Caesar’s Weaponry and Armory Exhibit @ the Asian Civilisations Museum
To be incredibly honest, the adventure crew chanced upon this while I was heading to the bathroom and saw this exhibit during the Mighty Mughals Festival held at the same building. So I just called them down (because they like bokkens and swords and guns like that) to take a look. We weren’t disappointed.
Just to give a background on Caesar’s, it’s a shop that specialised in decorative weaponry. You know those Japanese bokkens and old style English decorative guns? They specialise in those, you’ll need licenses and stuff though, although it’s just decorative.
But onwards to the exhibition excursion!
This exhibit featured weapons from the historical times, kind of like a timely exhibit next to the Mighty Mughals Festival held at the upper floors. The weapons were categorised into four main groups: Asia, Americas, Middle East and Europe. Each category derived geographically but with obvious cultural differences embedded into the artifacts.
One thing that was significant in the European guns: The wooden handles are always plain but the intricate work is always on the metal. So in a sense it’s practicality merged with beauty: Comfortable to hold in your hand with the delicately carved/ embedded designs in the metalwork.
I apologise if I sound cliched but they really look like they came out from a Chinese Action movie! Or rather, as the Chinese call it, their “wuxia” movies. But the style is almost identical: cloth wrapped handles, slightly curved with the sword cover. I’m no sword expert though, I’m just naming the differences as compared to the rest of the categories.

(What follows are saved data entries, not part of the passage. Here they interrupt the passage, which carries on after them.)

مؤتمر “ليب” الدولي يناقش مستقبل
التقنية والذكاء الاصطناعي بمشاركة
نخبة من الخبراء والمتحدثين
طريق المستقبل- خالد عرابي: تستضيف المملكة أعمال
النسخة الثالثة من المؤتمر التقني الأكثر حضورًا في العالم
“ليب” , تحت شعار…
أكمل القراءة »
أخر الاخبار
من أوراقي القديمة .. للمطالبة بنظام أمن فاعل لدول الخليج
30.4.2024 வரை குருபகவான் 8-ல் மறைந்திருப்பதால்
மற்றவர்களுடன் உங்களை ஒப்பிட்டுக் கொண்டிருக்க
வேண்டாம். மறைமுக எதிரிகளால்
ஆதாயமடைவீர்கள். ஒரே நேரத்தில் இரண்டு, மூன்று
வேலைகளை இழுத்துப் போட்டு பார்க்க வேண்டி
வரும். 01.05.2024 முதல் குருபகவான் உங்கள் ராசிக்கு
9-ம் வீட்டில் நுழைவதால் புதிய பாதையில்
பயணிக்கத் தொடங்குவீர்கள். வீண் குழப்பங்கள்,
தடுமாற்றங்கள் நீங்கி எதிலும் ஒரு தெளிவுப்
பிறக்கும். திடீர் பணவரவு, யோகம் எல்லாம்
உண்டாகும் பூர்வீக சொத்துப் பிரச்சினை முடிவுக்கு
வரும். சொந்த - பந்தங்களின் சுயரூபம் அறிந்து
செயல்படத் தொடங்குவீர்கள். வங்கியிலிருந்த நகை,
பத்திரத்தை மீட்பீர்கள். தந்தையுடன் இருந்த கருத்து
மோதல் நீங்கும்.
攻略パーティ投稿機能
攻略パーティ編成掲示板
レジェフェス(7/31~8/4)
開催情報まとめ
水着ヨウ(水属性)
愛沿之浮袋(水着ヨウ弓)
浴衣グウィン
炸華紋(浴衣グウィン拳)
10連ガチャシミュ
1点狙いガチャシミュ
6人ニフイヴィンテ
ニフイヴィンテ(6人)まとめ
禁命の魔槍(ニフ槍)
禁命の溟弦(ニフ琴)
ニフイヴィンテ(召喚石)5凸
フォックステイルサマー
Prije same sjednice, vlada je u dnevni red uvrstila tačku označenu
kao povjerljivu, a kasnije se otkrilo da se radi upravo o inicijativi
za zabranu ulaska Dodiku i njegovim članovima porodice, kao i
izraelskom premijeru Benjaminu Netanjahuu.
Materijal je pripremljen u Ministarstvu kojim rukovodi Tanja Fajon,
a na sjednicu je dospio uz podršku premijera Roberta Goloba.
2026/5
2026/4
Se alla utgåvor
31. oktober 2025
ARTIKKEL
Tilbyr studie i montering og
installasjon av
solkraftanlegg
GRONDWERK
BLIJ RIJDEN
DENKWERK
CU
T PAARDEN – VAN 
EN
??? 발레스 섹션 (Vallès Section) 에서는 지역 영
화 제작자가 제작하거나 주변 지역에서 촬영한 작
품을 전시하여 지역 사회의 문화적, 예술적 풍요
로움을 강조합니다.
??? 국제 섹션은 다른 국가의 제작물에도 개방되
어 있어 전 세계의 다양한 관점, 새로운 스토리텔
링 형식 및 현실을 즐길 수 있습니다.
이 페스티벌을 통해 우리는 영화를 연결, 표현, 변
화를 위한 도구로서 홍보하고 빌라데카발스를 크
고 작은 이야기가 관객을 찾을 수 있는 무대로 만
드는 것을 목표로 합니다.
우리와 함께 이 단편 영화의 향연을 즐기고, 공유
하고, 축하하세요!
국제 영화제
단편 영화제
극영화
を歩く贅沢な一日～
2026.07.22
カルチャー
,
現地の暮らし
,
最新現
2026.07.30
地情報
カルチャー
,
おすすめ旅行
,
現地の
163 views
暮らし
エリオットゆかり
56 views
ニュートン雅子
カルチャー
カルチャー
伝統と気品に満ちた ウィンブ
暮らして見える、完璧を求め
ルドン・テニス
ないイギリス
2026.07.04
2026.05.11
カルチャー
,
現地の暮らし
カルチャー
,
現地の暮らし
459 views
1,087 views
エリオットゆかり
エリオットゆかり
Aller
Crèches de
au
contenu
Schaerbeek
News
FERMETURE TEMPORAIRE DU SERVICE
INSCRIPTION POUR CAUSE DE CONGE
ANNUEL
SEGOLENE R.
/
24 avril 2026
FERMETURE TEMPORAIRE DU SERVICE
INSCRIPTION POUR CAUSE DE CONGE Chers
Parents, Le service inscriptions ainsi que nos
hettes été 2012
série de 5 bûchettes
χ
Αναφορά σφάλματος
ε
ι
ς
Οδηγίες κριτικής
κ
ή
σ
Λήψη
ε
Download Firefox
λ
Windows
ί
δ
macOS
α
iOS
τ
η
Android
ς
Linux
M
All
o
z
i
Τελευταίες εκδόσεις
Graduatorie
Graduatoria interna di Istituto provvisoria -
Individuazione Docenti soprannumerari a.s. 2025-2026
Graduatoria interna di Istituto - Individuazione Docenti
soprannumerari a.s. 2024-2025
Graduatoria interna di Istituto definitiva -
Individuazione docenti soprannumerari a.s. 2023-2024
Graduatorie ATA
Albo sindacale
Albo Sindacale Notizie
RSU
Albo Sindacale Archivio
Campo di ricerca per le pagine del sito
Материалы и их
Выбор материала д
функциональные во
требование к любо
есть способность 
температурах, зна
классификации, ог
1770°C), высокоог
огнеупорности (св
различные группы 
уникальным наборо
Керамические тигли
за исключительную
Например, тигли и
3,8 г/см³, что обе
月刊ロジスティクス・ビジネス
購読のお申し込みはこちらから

Middle Eastern weapons were more decorative, meaning they had jewels encrusted and stuff. The blades were also shaped quite differently, think Prince of Persia and you’ll see what I mean.
But if there was anything I thought that could have made my exhibition experience better, I would say that the lighting could have been dimmer or not as glaring against the weaponry. I apologise for those who are blinded by the pictures, I was just taking them as-is. Still, something cool for the Adventure Crew to go through.
Before I leave you then, I shall exit with a photo that Sarah and I took just for the fun of it because there was a photo area:
Those were just decoratives, of course.